JOHANNESBURG – More than 950 workers are trapped underground in a gold mine in South Africa after a thunderstorm caused a lift to break down, preventing them from getting out.
The miners were awaiting evacuation from the Beatrix mine in Free State province, some 122km (76 miles) north of the city of Bloemfontein on Thursday.
Without electricity, lifts could not bring the night shift workers to the surface, but they “appear to be fine”, a spokesman for their employer said.
Sixty-five people were rescued during the day, but hundreds of others are still thought to be trapped.
The workers, trapped since Wednesday night, are not believed to be in immediate danger, but mine unions have expressed concern that they could suffer from dehydration and lack access to medication.
South Africa is a leading gold producer, but the industry has often been accused of a poor safety record.
The Beatrix mine is in Welkom town, about 290km (180 miles) south-west of Johannesburg.
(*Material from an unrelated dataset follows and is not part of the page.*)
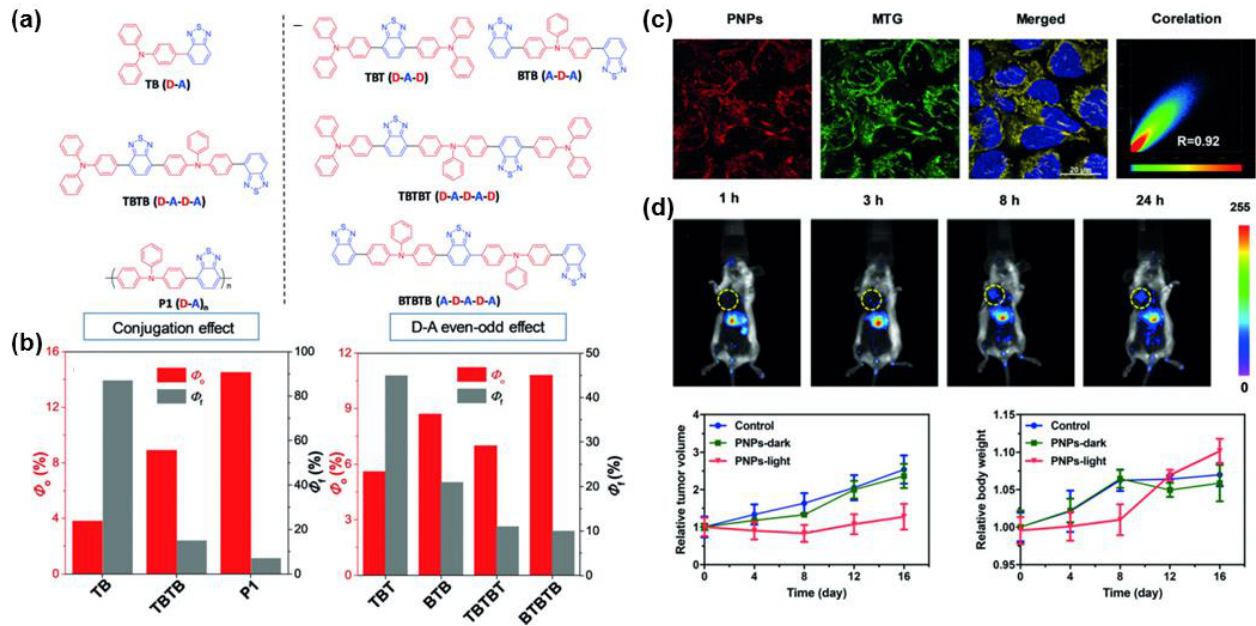
Figure 8. ( a ) The chemical structures of TB, TBTB, P1, TBT, BTB, TBTBT, and BTBTB. ( b ) 1 O 2 quantum yield ( Φ o ) and fluorescence quantum yield ( Φ f ) of the above materials. ( c ) Colocalization fluorescence image of HeLa cells. ( d ) Tumor imaging of mice and in vivo PDT effects of PNPs. Reprinted with permission from Ref. [54]. 2018, Wiley-VCH.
It is owned by Sibanye-Stillwater mining firm. It has 23 levels, going down to 1,000 metres (3,280 ft) below ground.
Food and water is being delivered to those trapped in the mine, which is run by the Sibanye-Stillwater company – the largest individual producer of gold in the country.
Engineers are said to be struggling to get emergency generators working in order to re-start the lift, which serves one of four operating shafts in the mine.
The National Union of Mineworkers (Num) said the rescue process was “very slow”.
South Africa has some of the world’s deepest and most dangerous mines.
More than 80 fatalities were recorded in the country’s mines in 2017.